“Just found out that I’ll be spending the summer in Istanbul!”
“Headed to Barcelona this summer!”
“Bye-bye US, and hello France! Accepted into a summer program today!”
So begins many a recent Facebook status, reflecting (appropriately) the excitement of those lucky few given spots in study abroad programs for the summer. Understandably, these animated posts garner almost unparalleled support from the online community, sending them to the top of friends’ newsfeeds for their viewing pleasure. Fittingly, the happy cycle of “liking” and “commenting” continues without hindrance, until, of course, the post reaches someone less enthused by the vocalized success.
Invariably, acceptances come tandem with rejections—often, even, the balance tips in favor of the latter. This fact is one that we, especially, should be keenly aware of. All’s well and good with a post about a memorable summer to come, but it’s certainly read differently by someone denied the same opportunity. Delight for a friend is sometimes, sadly, overcome by a sense of failure. But why that feeling of underachievement?
The issue, in the context of our summers, reaches far deeper than a mere tension between acceptance and rejection. By publishing acceptances so prominently on social media, we perpetuate the myth that the only route to a successful summer is through an expensive, intensive program in a foreign country. It would seem that the notion of having “just a summer job, at home” has been stigmatized to the point of irreconcilable inferiority, lacking in all respects to an internship or slate of classes, domestic or international.
This is neither the case nor an acceptable course to maintain.

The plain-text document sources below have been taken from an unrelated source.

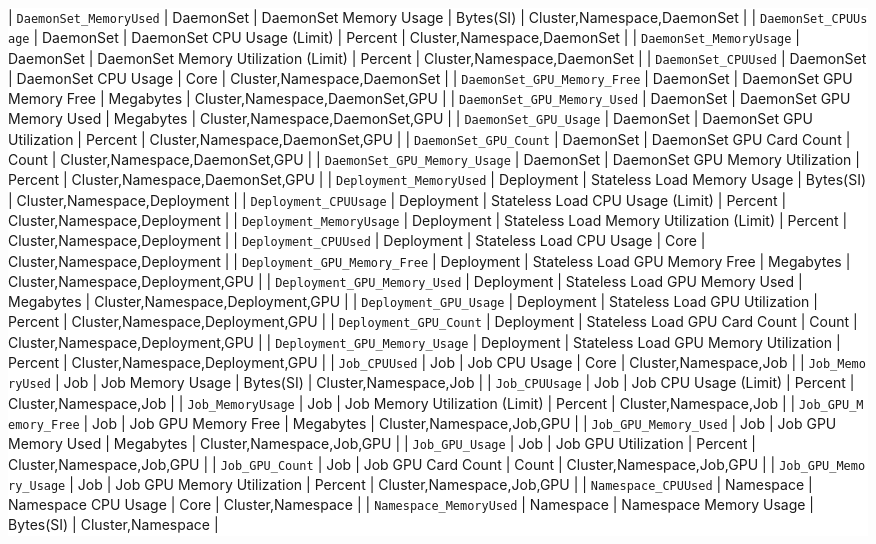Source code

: | `DaemonSet_MemoryUsed`              | DaemonSet             | DaemonSet Memory Usage                    | Bytes(SI)    | Cluster,Namespace,DaemonSet                                                      |
| `DaemonSet_CPUUsage`                | DaemonSet             | DaemonSet CPU Usage (Limit)               | Percent      | Cluster,Namespace,DaemonSet                                                      |
| `DaemonSet_MemoryUsage`             | DaemonSet             | DaemonSet Memory Utilization (Limit)      | Percent      | Cluster,Namespace,DaemonSet                                                      |
| `DaemonSet_CPUUsed`                 | DaemonSet             | DaemonSet CPU Usage                       | Core         | Cluster,Namespace,DaemonSet                                                      |
| `DaemonSet_GPU_Memory_Free`         | DaemonSet             | DaemonSet GPU Memory Free                 | Megabytes    | Cluster,Namespace,DaemonSet,GPU                                                  |
| `DaemonSet_GPU_Memory_Used`         | DaemonSet             | DaemonSet GPU Memory Used                 | Megabytes    | Cluster,Namespace,DaemonSet,GPU                                                  |
| `DaemonSet_GPU_Usage`               | DaemonSet             | DaemonSet GPU Utilization                 | Percent      | Cluster,Namespace,DaemonSet,GPU                                                  |
| `DaemonSet_GPU_Count`               | DaemonSet             | DaemonSet GPU Card Count                  | Count        | Cluster,Namespace,DaemonSet,GPU                                                  |
| `DaemonSet_GPU_Memory_Usage`        | DaemonSet             | DaemonSet GPU Memory Utilization          | Percent      | Cluster,Namespace,DaemonSet,GPU                                                  |
| `Deployment_MemoryUsed`             | Deployment            | Stateless Load Memory Usage               | Bytes(SI)    | Cluster,Namespace,Deployment                                                     |
| `Deployment_CPUUsage`               | Deployment            | Stateless Load CPU Usage (Limit)          | Percent      | Cluster,Namespace,Deployment                                                     |
| `Deployment_MemoryUsage`            | Deployment            | Stateless Load Memory Utilization (Limit) | Percent      | Cluster,Namespace,Deployment                                                     |
| `Deployment_CPUUsed`                | Deployment            | Stateless Load CPU Usage                  | Core         | Cluster,Namespace,Deployment                                                     |
| `Deployment_GPU_Memory_Free`        | Deployment            | Stateless Load GPU Memory Free            | Megabytes    | Cluster,Namespace,Deployment,GPU                                                 |
| `Deployment_GPU_Memory_Used`        | Deployment            | Stateless Load GPU Memory Used            | Megabytes    | Cluster,Namespace,Deployment,GPU                                                 |
| `Deployment_GPU_Usage`              | Deployment            | Stateless Load GPU Utilization            | Percent      | Cluster,Namespace,Deployment,GPU                                                 |
| `Deployment_GPU_Count`              | Deployment            | Stateless Load GPU Card Count             | Count        | Cluster,Namespace,Deployment,GPU                                                 |
| `Deployment_GPU_Memory_Usage`       | Deployment            | Stateless Load GPU Memory Utilization     | Percent      | Cluster,Namespace,Deployment,GPU                                                 |
| `Job_CPUUsed`                       | Job                   | Job CPU Usage                             | Core         | Cluster,Namespace,Job                                                            |
| `Job_MemoryUsed`                    | Job                   | Job Memory Usage                          | Bytes(SI)    | Cluster,Namespace,Job                                                            |
| `Job_CPUUsage`                      | Job                   | Job CPU Usage (Limit)                     | Percent      | Cluster,Namespace,Job                                                            |
| `Job_MemoryUsage`                   | Job                   | Job Memory Utilization (Limit)            | Percent      | Cluster,Namespace,Job                                                            |
| `Job_GPU_Memory_Free`               | Job                   | Job GPU Memory Free                       | Megabytes    | Cluster,Namespace,Job,GPU                                                        |
| `Job_GPU_Memory_Used`               | Job                   | Job GPU Memory Used                       | Megabytes    | Cluster,Namespace,Job,GPU                                                        |
| `Job_GPU_Usage`                     | Job                   | Job GPU Utilization                       | Percent      | Cluster,Namespace,Job,GPU                                                        |
| `Job_GPU_Count`                     | Job                   | Job GPU Card Count                        | Count        | Cluster,Namespace,Job,GPU                                                        |
| `Job_GPU_Memory_Usage`              | Job                   | Job GPU Memory Utilization                | Percent      | Cluster,Namespace,Job,GPU                                                        |
| `Namespace_CPUUsed`                 | Namespace             | Namespace CPU Usage                       | Core         | Cluster,Namespace                                                                |
| `Namespace_MemoryUsed`              | Namespace             | Namespace Memory Usage                    | Bytes(SI)    | Cluster,Namespace                                                                |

An email from the Office of Career Services last week sported the heading “Summer: It’s Not Too Late to Plan.” It is a point that even I, apparent denouncer of all things experiential and fun, agree with wholeheartedly. I’ve watched my friends, roommates, and self struggle to find and organize the “perfect” summer, one that invariably includes weeks (if not months) of exhaustive activity, all while feeling the pressures of those warm months fast approaching. When we plan ahead, we relieve the stress of uncertainty. If those plans spare us no moment of rest, though, are we really doing our future selves a favor?
Dean of Freshmen Thomas A. Dingman ’67 noted the value of a simple summer in an address during Freshman Parents’ Weekend, explaining that time at home for a few months might in fact be time best spent. On campus, literature detailing the benefits of rest and relaxation is prolific—why shouldn’t the same logic apply to our lives away from the yard? The idea that a heavily programmed summer is stimulating, intellectually and otherwise, is well-founded in truth, but the widely internalized view that a looser one is not is simply false.

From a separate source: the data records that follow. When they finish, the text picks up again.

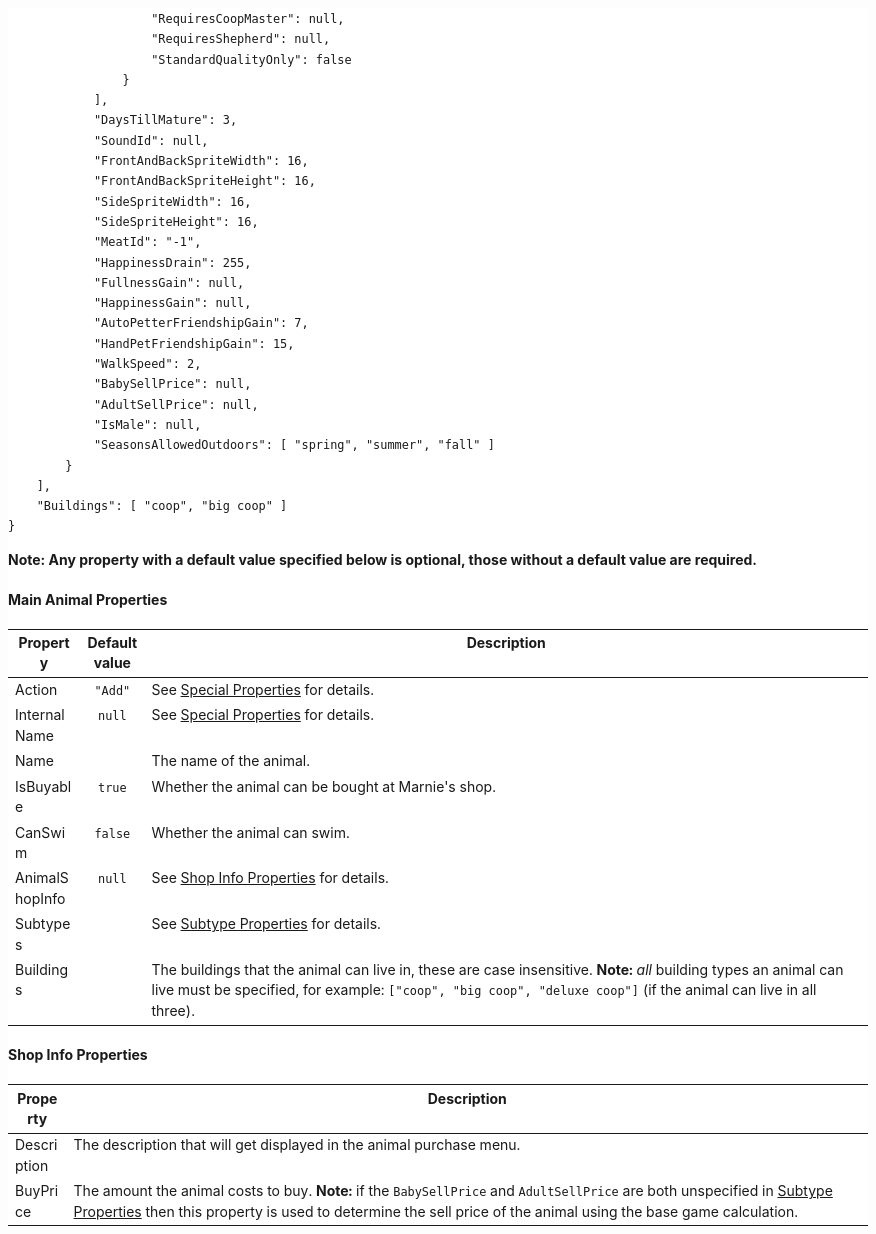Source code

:                         "RequiresCoopMaster": null,
                        "RequiresShepherd": null,
                        "StandardQualityOnly": false
                    }
                ],
                "DaysTillMature": 3,
                "SoundId": null,
                "FrontAndBackSpriteWidth": 16,
                "FrontAndBackSpriteHeight": 16,
                "SideSpriteWidth": 16,
                "SideSpriteHeight": 16,
                "MeatId": "-1",
                "HappinessDrain": 255,
                "FullnessGain": null,
                "HappinessGain": null,
                "AutoPetterFriendshipGain": 7,
                "HandPetFriendshipGain": 15,
                "WalkSpeed": 2,
                "BabySellPrice": null,
                "AdultSellPrice": null,
                "IsMale": null,
                "SeasonsAllowedOutdoors": [ "spring", "summer", "fall" ]
            }
        ],
        "Buildings": [ "coop", "big coop" ]
    }

**Note: Any property with a default value specified below is optional, those without a default value are required.**

#### Main Animal Properties
Property       | Default value | Description
-------------- | :-----------: | -----------
Action         | `"Add"`       | See [Special Properties](#special-properties) for details.
InternalName   | `null`        | See [Special Properties](#special-properties) for details.
Name           |               | The name of the animal.
IsBuyable      | `true`        | Whether the animal can be bought at Marnie's shop.
CanSwim        | `false`       | Whether the animal can swim.
AnimalShopInfo | `null`        | See [Shop Info Properties](#shop-info-properties) for details.
Subtypes       |               | See [Subtype Properties](#subtype-properties) for details.
Buildings      |               | The buildings that the animal can live in, these are case insensitive. **Note:** *all* building types an animal can live must be specified, for example: `["coop", "big coop", "deluxe coop"]` (if the animal can live in all three).

#### Shop Info Properties
Property    | Description
----------- | -----------
Description | The description that will get displayed in the animal purchase menu.
BuyPrice    | The amount the animal costs to buy. **Note:** if the `BabySellPrice` and `AdultSellPrice` are both unspecified in [Subtype Properties](#subtype-properties) then this property is used to determine the sell price of the animal using the base game calculation.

Here, reminders that we should be “finding our passion” and “carpe diem-ing” come almost ad nauseam and serve not to inspire, but to discourage. When students see or hear an achievement voiced, they might easily make a mental leap to inferiority should their plans not be of similar extravagance. It’s no shortcoming of theirs to feel disappointed; it’s not that they can’t share in their friends’ joy, which they most certainly can, and do. Rather, it’s a factor of the above described myth, that one’s drive for achievement, for a better-rounded self, for a fulfilling life to come, is somehow compromised if they momentarily “stop driving.”
Through social media, many of us broadcast—intentionally or not—that a summer spent at home is nothing more than an undesirable pit stop, a void that will undoubtedly prove to undermine our intellectual intentions. This description might seem extreme, but I don’t think it’s unreasonable. Nine to five has been replaced by June to July, 24/7. Weekend trips with old friends have been overshadowed by summer-long expeditions to make new ones. Not to suggest that this is somehow wrong, or worse—who wouldn’t go to Paris if they had the chance? But time to recoup at home, though less glamorous, is invaluable.
Often, our minds lead us to the conclusion that, having been exposed to the real world at college, we’ll be bored to distraction at home, a place lacking in culture, stimuli, and opportunities to grow. To quote the old adage, “The grass always seems greener on the other side.” But making something out of a supposed nothing and filling a summer with experiences generated solely from one’s own impetus and hard-earned funds is a skill as practical as any. We usually find that we can’t, in fact, do all that we set out to, even with months of time. Those familiar with Bill Watterson can certainly understand my sentiment: I’ll be spending my summer at home with Hobbes, thinking, “The days are just packed.”
Jacob C. Barton ’17, a Crimson editorial writer, lives in Holworthy Hall.